## Extract provided
##############################
Q How did Caring Fleet Services (CFS) start?
A CFS was founded as a non-profit social enterprise in 2010, with a mission to provide dedicated and specialised transportation services for wheelchair users and people with mobility difficulties.
Previously, such mobility vehicles were not readily available to the public. Mobility assistive services were present, but they were very fragmented. CFS was set up to centralise such transport services.
We desire to give people with limited mobility greater freedom and convenience in travelling.
We encourage independence and self-sufficiency among the physically challenged.
We also want to provide help for the financially disadvantaged. Our services are subsidised for lower-income clients.
The Singapore Centre for Social Enterprise (raiSE), an umbrella body that develops local social enterprises, started to fund CFS last month. raiSE also mentors CFS through advisory services and training programmes.
Q What services do you offer?
##############################
## Task directions
Reproduce the stretch of the Q&A about Caring Fleet Services from "We encourage independence" through "for lower-income clients." word for word.
##############################
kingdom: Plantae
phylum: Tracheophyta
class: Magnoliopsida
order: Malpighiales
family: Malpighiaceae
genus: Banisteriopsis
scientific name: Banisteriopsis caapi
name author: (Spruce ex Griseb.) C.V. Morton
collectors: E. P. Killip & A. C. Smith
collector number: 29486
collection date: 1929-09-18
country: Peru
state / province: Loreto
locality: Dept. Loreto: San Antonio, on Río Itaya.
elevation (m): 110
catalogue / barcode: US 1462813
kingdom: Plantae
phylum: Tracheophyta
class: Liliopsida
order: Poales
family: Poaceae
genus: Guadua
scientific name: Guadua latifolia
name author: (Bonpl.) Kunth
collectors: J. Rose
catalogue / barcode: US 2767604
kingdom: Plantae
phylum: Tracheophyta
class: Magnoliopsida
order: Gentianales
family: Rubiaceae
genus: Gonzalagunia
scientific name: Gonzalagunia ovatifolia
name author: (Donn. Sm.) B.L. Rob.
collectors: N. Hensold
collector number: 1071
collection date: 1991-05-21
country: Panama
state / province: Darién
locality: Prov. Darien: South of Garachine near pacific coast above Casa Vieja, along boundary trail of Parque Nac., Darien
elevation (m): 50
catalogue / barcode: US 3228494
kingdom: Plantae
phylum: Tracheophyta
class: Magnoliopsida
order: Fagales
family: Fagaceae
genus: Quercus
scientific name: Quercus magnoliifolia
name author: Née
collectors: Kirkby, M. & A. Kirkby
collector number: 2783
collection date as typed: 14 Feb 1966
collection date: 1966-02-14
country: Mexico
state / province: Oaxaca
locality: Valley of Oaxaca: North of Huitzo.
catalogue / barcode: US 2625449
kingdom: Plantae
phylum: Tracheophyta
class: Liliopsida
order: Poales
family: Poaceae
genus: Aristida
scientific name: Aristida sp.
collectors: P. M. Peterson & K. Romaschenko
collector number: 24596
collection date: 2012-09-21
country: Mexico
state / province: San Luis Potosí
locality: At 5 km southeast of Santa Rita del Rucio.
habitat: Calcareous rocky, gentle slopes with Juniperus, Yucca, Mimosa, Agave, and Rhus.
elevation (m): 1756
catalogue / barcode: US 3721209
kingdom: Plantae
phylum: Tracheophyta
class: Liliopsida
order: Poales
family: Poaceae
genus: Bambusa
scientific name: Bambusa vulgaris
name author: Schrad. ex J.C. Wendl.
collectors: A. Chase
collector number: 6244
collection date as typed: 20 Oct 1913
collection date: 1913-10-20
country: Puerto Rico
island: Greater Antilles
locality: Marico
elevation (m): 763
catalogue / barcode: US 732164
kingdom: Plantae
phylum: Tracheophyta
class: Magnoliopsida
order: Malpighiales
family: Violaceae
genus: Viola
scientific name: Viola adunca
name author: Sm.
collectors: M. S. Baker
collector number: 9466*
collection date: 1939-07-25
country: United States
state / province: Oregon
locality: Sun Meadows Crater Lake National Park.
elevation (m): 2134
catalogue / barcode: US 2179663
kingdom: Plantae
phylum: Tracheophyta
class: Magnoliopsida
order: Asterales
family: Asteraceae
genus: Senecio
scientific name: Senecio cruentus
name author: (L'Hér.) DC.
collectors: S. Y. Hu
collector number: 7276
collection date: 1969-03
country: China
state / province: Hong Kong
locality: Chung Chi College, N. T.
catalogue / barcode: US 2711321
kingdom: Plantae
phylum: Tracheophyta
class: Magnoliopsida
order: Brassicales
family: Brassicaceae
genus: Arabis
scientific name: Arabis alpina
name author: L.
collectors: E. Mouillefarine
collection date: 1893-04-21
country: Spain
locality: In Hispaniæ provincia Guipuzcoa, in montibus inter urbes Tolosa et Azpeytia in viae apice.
##############################
## Task output
We encourage independence and self-sufficiency among the physically challenged.
We also want to provide help for the financially disadvantaged. Our services are subsidised for lower-income clients.